The Hoquiam waterfront had a precedent; in the 1980s it was a popular place to visit. Now that development has taken interest in the area, the community has to think seriously about who it is, and who it’s going to become. And how money is going to be spent to get it there.
Hoquiam is in a fine place at the mouth of the river, where the harbor ties the city to its watery history. Its proximity to Aberdeen, the rival city to the east, means any decision about growth has reverberating effects. Hoquiam’s decisions about what kind of city it wants to become will potentially unite or divide the region, meaning Hoquiam is the little sibling that has to be the grown-up.
It’s a matter of responsible decisions — balancing its connection to its past with its potential future identity, finding the right leaders to enact and carry out those decisions. For small towns, these kinds of development decisions are so important because so much of the community itself will be changed, both the identity and the infrastructure. But if you have the advantage of location, that’s a good start.
The evolution of a town is always a delicate act, as much art as commerce. A town that has been established for one reason may find the need to explore other options as times change, which inevitably, of course, they do. But the way a town changes is a thing well worth paying attention to, because it says a lot about the changes in our culture at large.
Hoquiam, Washington is an interesting example of these changes. Originally a logging town, it continues to celebrate its heritage with an internationally known event called Loggers’ Playday. And every fall there is a logging competition and parade to remind the people of the town how their hamlet came to be. But where some traditions are timeless, fundamental to the fabric of a town’s culture, others have to be created anew.

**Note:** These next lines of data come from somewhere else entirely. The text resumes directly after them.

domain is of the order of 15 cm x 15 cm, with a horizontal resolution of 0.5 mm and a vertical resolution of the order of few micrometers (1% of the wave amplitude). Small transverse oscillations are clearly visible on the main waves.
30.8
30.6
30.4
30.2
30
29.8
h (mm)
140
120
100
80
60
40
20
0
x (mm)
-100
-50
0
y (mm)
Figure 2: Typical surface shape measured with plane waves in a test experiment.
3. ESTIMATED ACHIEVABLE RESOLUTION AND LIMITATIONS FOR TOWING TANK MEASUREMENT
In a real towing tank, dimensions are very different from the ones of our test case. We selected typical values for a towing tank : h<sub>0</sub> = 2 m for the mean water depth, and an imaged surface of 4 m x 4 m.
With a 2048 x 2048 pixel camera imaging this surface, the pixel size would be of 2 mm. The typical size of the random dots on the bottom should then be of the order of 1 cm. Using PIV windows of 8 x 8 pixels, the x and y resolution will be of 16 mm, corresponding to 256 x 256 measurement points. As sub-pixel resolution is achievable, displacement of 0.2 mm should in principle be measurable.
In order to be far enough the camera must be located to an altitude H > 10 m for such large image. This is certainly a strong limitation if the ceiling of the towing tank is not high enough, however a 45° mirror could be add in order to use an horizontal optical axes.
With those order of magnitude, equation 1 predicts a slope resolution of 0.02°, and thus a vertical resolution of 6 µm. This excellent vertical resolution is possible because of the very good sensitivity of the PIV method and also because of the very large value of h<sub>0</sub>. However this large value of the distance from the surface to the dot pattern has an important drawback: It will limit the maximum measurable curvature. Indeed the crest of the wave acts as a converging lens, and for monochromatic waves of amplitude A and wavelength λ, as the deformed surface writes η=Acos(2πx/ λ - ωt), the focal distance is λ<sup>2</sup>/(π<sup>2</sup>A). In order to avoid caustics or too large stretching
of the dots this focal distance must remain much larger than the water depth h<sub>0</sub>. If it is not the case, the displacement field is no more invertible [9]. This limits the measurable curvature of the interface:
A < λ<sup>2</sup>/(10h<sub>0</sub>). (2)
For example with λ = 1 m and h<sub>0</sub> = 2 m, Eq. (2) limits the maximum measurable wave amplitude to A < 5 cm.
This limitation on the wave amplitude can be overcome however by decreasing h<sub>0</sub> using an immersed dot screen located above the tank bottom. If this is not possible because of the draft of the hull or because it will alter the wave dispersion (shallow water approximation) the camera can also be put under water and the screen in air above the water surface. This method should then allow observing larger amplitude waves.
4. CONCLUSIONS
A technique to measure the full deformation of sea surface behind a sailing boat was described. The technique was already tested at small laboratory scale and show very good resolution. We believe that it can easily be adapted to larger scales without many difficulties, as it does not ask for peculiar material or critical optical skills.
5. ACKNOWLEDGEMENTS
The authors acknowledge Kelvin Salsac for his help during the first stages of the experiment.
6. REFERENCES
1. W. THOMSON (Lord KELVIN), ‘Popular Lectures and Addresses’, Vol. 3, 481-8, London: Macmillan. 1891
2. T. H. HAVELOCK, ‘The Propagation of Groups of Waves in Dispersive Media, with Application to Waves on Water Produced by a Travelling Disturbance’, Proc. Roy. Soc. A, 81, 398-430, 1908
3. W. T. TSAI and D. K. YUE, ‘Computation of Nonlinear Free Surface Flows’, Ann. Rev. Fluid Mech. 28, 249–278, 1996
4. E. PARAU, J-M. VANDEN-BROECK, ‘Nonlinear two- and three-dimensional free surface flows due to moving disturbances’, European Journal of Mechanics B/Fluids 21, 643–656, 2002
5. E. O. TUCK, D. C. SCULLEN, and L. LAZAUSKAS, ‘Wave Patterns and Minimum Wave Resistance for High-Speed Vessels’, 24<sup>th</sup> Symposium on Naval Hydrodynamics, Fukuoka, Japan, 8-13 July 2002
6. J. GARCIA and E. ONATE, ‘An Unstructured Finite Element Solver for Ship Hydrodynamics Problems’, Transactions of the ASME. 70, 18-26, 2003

Consider the city’s waterfront. This stretch of city in downtown has been underused since its previous heyday in the 1980s. Now that some development has taken an interest in it, there’s a possibility for it to become a much more colorful and vital part of the local community. It can’t be all logging contests and lumber festivals, after all.
There’s space on the waterfront for hotels and shops, the kind of commerce that makes a town a city — or at least a bigger town. A good waterfront area has done much for other cities, notably San Antonio and Baltimore. It creates a kind of city center with room for dining and shopping and entertainment. And of course there’s a natural feature that serves as built-in scenery, something to sit by while sipping drinks or having a bit of dinner.
The town has a good, and good-natured reason, to revitalize its waterfront. It has a bit of a rivalry with its neighbor and sister city Aberdeen, the larger town to its east. Often bigger cities get more tourism, more tax money, more opportunities, than the smaller neighbor nearby. Kind of like the older sibling who gets the new clothes and leaves the hand-me-downs for the younger kid. If Hoquiam could get organized and turn its downtown into a beautiful and usable waterfront district, it would have a good chance at showing its big brother next door what a real town is like.
A town’s history is important, but so is its future direction. New ideas need to be embraced. Hoquiam, like many small towns, needs to be brave in embracing its possibilities for that future — it can preserve its history even as it evolves.